Thermodynamic state
The thermodynamic state of a thermodynamic system is its macroscopic condition at an instant, characterized (within a chosen level of description) by the values of a complete set of state variables together with the relevant constraints (fixed boundary, fixed composition, specified external parameters, etc.).
In classical thermodynamics one most often restricts attention to equilibrium states , where macroscopic observables are time-independent and the system simultaneously satisfies thermal , mechanical , and (when composition can change) chemical equilibrium . Many microscopic configurations (microstates) typically correspond to a single thermodynamic state because they share the same macroscopic state variables.

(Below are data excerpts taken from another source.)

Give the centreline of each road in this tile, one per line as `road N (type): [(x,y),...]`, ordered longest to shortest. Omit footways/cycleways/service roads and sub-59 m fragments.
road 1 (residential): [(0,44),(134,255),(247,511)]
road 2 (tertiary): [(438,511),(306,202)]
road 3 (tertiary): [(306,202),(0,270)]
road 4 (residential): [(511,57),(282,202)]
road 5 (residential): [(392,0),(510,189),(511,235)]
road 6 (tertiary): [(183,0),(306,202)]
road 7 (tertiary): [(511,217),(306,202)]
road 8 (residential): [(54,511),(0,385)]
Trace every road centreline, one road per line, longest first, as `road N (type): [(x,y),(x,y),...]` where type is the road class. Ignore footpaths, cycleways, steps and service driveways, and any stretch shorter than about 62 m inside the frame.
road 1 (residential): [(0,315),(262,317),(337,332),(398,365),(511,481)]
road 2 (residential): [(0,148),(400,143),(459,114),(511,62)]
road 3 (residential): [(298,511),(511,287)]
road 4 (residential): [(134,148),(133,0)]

Physical interpretation and statistical mechanics. In equilibrium statistical mechanics, an equilibrium thermodynamic state is represented by an ensemble: a probability measure over microstates. Macroscopic observables are modeled as random variables , and their thermodynamic values correspond to expectations (or other typical values) under that measure.
States and processes. The set of admissible states forms a state space. A thermodynamic process is a path through this space, while a cyclic process is a closed path returning the system to the same state. A quasistatic process idealizes a process as a continuous sequence of equilibrium states, so state variables remain well-defined along the path.
State postulate (common form). For a simple compressible single-component system of fixed composition, an equilibrium state can be specified by two independent state variables (for example, temperature and volume , or pressure and temperature), together with an equation of state and a fundamental relation . Quantities determined solely by the state are state functions , while transfers such as heat and work are path functions .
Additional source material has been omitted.